- _What you should do_
Gather every line in the records below that contains the word "Track", and copy each one out in full.

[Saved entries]

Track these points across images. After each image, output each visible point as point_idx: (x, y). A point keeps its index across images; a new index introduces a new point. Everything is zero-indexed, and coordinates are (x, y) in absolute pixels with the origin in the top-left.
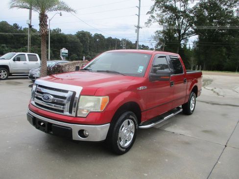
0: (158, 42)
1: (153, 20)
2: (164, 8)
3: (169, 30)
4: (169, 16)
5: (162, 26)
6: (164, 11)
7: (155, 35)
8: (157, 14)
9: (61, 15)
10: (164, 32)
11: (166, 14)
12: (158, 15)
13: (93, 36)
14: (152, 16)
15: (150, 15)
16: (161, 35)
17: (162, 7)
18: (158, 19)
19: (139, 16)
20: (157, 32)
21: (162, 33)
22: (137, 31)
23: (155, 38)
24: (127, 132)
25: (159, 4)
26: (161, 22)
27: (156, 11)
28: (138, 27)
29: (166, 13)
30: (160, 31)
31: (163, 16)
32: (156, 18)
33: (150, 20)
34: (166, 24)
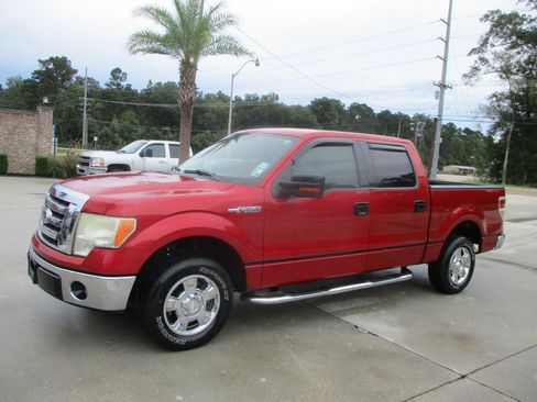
0: (497, 120)
1: (484, 68)
2: (514, 38)
3: (526, 91)
4: (526, 57)
5: (507, 82)
6: (514, 46)
7: (488, 104)
8: (495, 54)
9: (257, 65)
10: (512, 96)
11: (519, 53)
12: (497, 56)
13: (346, 108)
14: (483, 60)
15: (476, 57)
16: (506, 104)
17: (510, 37)
18: (498, 65)
19: (445, 60)
20: (495, 95)
21: (507, 98)
22: (440, 96)
23: (489, 111)
24: (192, 303)
25: (501, 29)
26: (506, 72)
27: (493, 46)
28: (443, 86)
29: (519, 49)
30: (502, 94)
31: (511, 57)
32: (491, 62)
33: (476, 69)
34: (519, 77)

- _Exercise answer_
Track these points across images. After each image, output each visible point as point_idx: (x, y). A point keeps its index across images; a new index introduces a new point. Everything is zero-indexed, and coordinates are (x, y) in absolute pixels with the origin in the top-left.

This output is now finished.